Niemand, der wenigstens halbwegs bei Verstand ist, will Krieg führen. Wäre ich begeistert, wenn einer meiner Söhne später Soldat werden möchte? Wohl nur verhalten, wenngleich ich es akzeptieren würde. Nicht, dass er seinem Land dienen möchte, würde mich stören, sondern dass er es für ein Land tun müsste, dessen Bevölkerung den Wert eines solchen Dienstes schlicht ignoriert, und dessen Regierende unwillig oder unfähig sind, die Sicherheit Deutschlands und seiner Verbündeten überzeugend zu organisieren.

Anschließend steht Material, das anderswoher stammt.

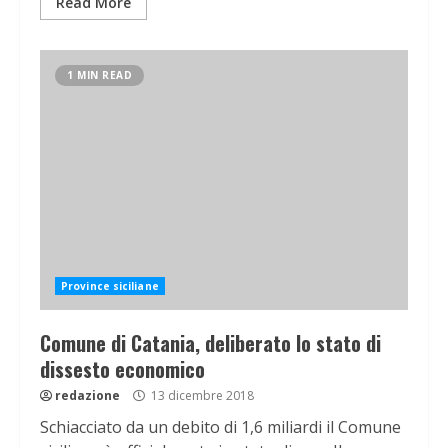
Read More
1 MIN READ
Province siciliane
Comune di Catania, deliberato lo stato di
dissesto economico
redazione
13 dicembre 2018
Schiacciato da un debito di 1,6 miliardi il Comune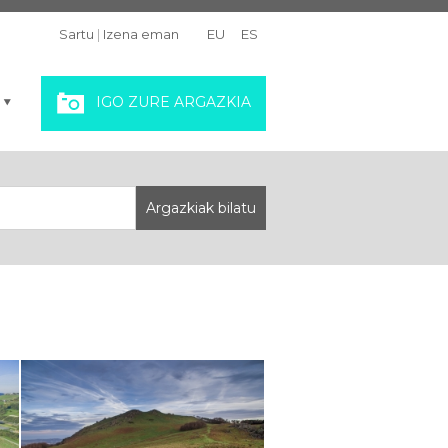
Sartu
|
Izena eman
EU
ES
IGO ZURE ARGAZKIA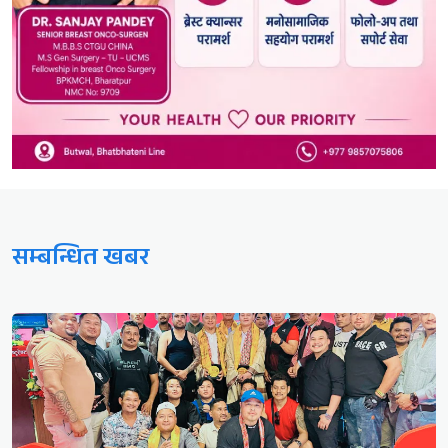
सम्बन्धित खबर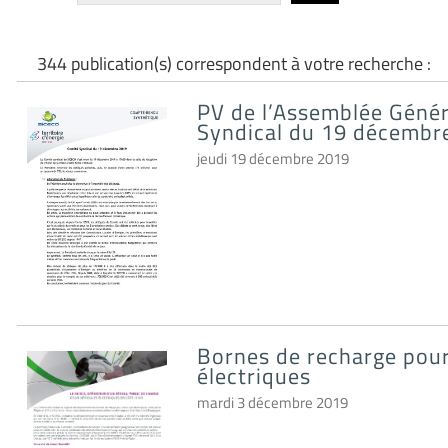
344 publication(s) correspondent à votre recherche :
PV de l’Assemblée Géné
Syndical du 19 décembr
jeudi 19 décembre 2019
Bornes de recharge pour
électriques
mardi 3 décembre 2019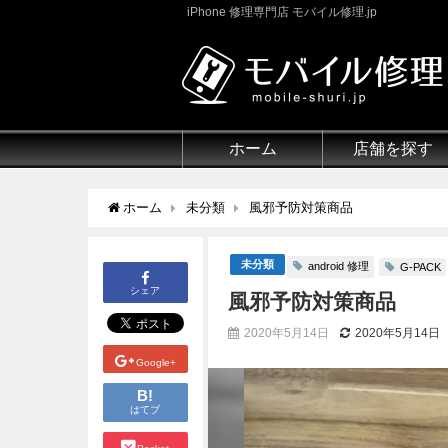
iPhone 修理専門店 モバイル修理.jp
ホーム
店舗を探す
ホーム
未分類
風邪予防対策商品
未分類
android 修理
G-PACK
シェア
風邪予防対策商品
2020年5月14日
2020年5月14日
Google+
B!
はてブ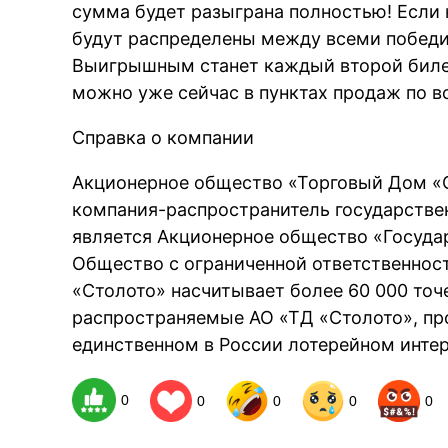
сумма будет разыграна полностью! Если н
будут распределены между всеми победи
Выигрышным станет каждый второй биле
можно уже сейчас в пунктах продаж по вс
Справка о компании
Акционерное общество «Торговый Дом «
компания-распространитель государстве
является Акционерное общество «Госуда
Общество с ограниченной ответственност
«Столото» насчитывает более 60 000 точ
распространяемые АО «ТД «Столото», про
единственном в России лотерейном интер
0
0
0
0
0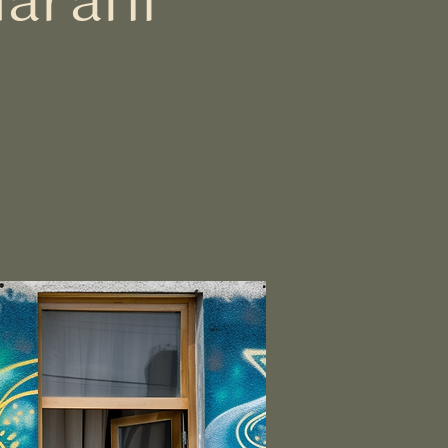
arani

Warum soll man sich denn anstrengen?

Gespräch mit dem Leiter eines der nach PISA-Erfordernissen besten Gymnasien Nordrhein-Westfalens. Er erzählt mir, dass seit Bekanntwerden der hohen Leistungsstandards seiner Schule die Zahl der jährlichen Neuanmeldungen stagniert. Viele Eltern würden nämlich sagen: Da werden unsere Kinder zu sehr gefordert, auf der Schule ist es zu anstrengend – und melden ihre Kinder dann auf Schulen an, wo es vermeintlich leichter ist, einen Abschluss zu erhalten. Eine kleine Geschichte, die ich Ihnen erzähle, weil sie symptomatisch für den Zustand unseres Landes ist. Ja, es geht uns gut, besser als den allermeisten Menschen auf diesem Planeten. Deutschland brummt, die Wirtschaft schreib Rekordumsätze und Gewinne. Aber offenbar ist einem großen Teil der Bevölkerung gar nicht klar, was die Grundlagen unseres Wohlstands sind: Wissen und Fleiß. Wenn das nicht mehr gepflegt wird, ist es irgendwann vorbei mit diesem Lebensstandard. Und dann wird das Gejammer groß sein, größer noch als heutzutage im bereits jetzt schlechtgelauntesten Volk der Erde.